§ **REQUEST**
Rewrite every line of the entries below as a Markdown table with two columns, "Row" and "Line". Number the rows in order and leave out blank lines.

(Stored dataset entries)
-- begin --

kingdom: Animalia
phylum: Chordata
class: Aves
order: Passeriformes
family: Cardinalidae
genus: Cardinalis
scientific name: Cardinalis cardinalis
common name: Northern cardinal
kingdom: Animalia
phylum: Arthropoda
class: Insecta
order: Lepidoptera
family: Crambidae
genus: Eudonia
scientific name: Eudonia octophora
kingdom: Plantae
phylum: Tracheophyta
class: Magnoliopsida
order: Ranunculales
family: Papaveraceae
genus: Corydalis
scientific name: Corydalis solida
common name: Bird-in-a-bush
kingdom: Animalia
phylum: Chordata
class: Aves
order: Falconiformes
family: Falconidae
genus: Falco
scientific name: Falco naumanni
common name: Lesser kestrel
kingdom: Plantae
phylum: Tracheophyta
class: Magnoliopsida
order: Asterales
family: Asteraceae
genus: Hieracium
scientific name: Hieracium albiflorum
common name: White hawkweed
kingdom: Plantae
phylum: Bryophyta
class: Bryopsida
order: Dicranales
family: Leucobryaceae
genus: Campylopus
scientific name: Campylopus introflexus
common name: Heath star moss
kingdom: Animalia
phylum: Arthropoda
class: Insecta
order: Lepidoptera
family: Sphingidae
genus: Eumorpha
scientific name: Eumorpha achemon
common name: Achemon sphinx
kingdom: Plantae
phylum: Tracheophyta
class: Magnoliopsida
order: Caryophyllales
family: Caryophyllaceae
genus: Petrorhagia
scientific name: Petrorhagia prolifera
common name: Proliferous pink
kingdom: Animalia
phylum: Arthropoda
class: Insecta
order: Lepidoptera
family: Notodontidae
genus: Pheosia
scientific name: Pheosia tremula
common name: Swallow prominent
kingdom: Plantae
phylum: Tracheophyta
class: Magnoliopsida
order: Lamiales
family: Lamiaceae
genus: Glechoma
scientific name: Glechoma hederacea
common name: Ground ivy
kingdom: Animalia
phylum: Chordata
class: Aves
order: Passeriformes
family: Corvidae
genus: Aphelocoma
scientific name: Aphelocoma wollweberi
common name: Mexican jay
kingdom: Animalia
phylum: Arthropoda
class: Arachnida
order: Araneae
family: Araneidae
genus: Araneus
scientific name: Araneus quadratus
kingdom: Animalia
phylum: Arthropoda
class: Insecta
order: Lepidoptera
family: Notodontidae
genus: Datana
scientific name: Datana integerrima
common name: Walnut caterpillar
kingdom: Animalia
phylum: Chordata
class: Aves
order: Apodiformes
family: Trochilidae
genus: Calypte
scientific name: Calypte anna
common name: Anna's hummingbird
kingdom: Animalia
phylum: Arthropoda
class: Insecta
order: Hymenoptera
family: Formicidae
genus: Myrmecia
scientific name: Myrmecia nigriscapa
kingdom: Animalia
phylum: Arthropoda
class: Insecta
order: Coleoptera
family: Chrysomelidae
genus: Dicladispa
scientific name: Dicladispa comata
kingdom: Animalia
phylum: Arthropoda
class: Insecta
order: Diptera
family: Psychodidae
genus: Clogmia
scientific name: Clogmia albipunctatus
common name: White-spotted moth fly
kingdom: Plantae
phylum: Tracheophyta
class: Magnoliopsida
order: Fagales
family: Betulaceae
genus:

-- end --

§ **OUTPUT**
| Row | Line |
|---|---|
| 1 | kingdom: Animalia |
| 2 | phylum: Chordata |
| 3 | class: Aves |
| 4 | order: Passeriformes |
| 5 | family: Cardinalidae |
| 6 | genus: Cardinalis |
| 7 | scientific name: Cardinalis cardinalis |
| 8 | common name: Northern cardinal |
| 9 | kingdom: Animalia |
| 10 | phylum: Arthropoda |
| 11 | class: Insecta |
| 12 | order: Lepidoptera |
| 13 | family: Crambidae |
| 14 | genus: Eudonia |
| 15 | scientific name: Eudonia octophora |
| 16 | kingdom: Plantae |
| 17 | phylum: Tracheophyta |
| 18 | class: Magnoliopsida |
| 19 | order: Ranunculales |
| 20 | family: Papaveraceae |
| 21 | genus: Corydalis |
| 22 | scientific name: Corydalis solida |
| 23 | common name: Bird-in-a-bush |
| 24 | kingdom: Animalia |
| 25 | phylum: Chordata |
| 26 | class: Aves |
| 27 | order: Falconiformes |
| 28 | family: Falconidae |
| 29 | genus: Falco |
| 30 | scientific name: Falco naumanni |
| 31 | common name: Lesser kestrel |
| 32 | kingdom: Plantae |
| 33 | phylum: Tracheophyta |
| 34 | class: Magnoliopsida |
| 35 | order: Asterales |
| 36 | family: Asteraceae |
| 37 | genus: Hieracium |
| 38 | scientific name: Hieracium albiflorum |
| 39 | common name: White hawkweed |
| 40 | kingdom: Plantae |
| 41 | phylum: Bryophyta |
| 42 | class: Bryopsida |
| 43 | order: Dicranales |
| 44 | family: Leucobryaceae |
| 45 | genus: Campylopus |
| 46 | scientific name: Campylopus introflexus |
| 47 | common name: Heath star moss |
| 48 | kingdom: Animalia |
| 49 | phylum: Arthropoda |
| 50 | class: Insecta |
| 51 | order: Lepidoptera |
| 52 | family: Sphingidae |
| 53 | genus: Eumorpha |
| 54 | scientific name: Eumorpha achemon |
| 55 | common name: Achemon sphinx |
| 56 | kingdom: Plantae |
| 57 | phylum: Tracheophyta |
| 58 | class: Magnoliopsida |
| 59 | order: Caryophyllales |
| 60 | family: Caryophyllaceae |
| 61 | genus: Petrorhagia |
| 62 | scientific name: Petrorhagia prolifera |
| 63 | common name: Proliferous pink |
| 64 | kingdom: Animalia |
| 65 | phylum: Arthropoda |
| 66 | class: Insecta |
| 67 | order: Lepidoptera |
| 68 | family: Notodontidae |
| 69 | genus: Pheosia |
| 70 | scientific name: Pheosia tremula |
| 71 | common name: Swallow prominent |
| 72 | kingdom: Plantae |
| 73 | phylum: Tracheophyta |
| 74 | class: Magnoliopsida |
| 75 | order: Lamiales |
| 76 | family: Lamiaceae |
| 77 | genus: Glechoma |
| 78 | scientific name: Glechoma hederacea |
| 79 | common name: Ground ivy |
| 80 | kingdom: Animalia |
| 81 | phylum: Chordata |
| 82 | class: Aves |
| 83 | order: Passeriformes |
| 84 | family: Corvidae |
| 85 | genus: Aphelocoma |
| 86 | scientific name: Aphelocoma wollweberi |
| 87 | common name: Mexican jay |
| 88 | kingdom: Animalia |
| 89 | phylum: Arthropoda |
| 90 | class: Arachnida |
| 91 | order: Araneae |
| 92 | family: Araneidae |
| 93 | genus: Araneus |
| 94 | scientific name: Araneus quadratus |
| 95 | kingdom: Animalia |
| 96 | phylum: Arthropoda |
| 97 | class: Insecta |
| 98 | order: Lepidoptera |
| 99 | family: Notodontidae |
| 100 | genus: Datana |
| 101 | scientific name: Datana integerrima |
| 102 | common name: Walnut caterpillar |
| 103 | kingdom: Animalia |
| 104 | phylum: Chordata |
| 105 | class: Aves |
| 106 | order: Apodiformes |
| 107 | family: Trochilidae |
| 108 | genus: Calypte |
| 109 | scientific name: Calypte anna |
| 110 | common name: Anna's hummingbird |
| 111 | kingdom: Animalia |
| 112 | phylum: Arthropoda |
| 113 | class: Insecta |
| 114 | order: Hymenoptera |
| 115 | family: Formicidae |
| 116 | genus: Myrmecia |
| 117 | scientific name: Myrmecia nigriscapa |
| 118 | kingdom: Animalia |
| 119 | phylum: Arthropoda |
| 120 | class: Insecta |
| 121 | order: Coleoptera |
| 122 | family: Chrysomelidae |
| 123 | genus: Dicladispa |
| 124 | scientific name: Dicladispa comata |
| 125 | kingdom: Animalia |
| 126 | phylum: Arthropoda |
| 127 | class: Insecta |
| 128 | order: Diptera |
| 129 | family: Psychodidae |
| 130 | genus: Clogmia |
| 131 | scientific name: Clogmia albipunctatus |
| 132 | common name: White-spotted moth fly |
| 133 | kingdom: Plantae |
| 134 | phylum: Tracheophyta |
| 135 | class: Magnoliopsida |
| 136 | order: Fagales |
| 137 | family: Betulaceae |
| 138 | genus: |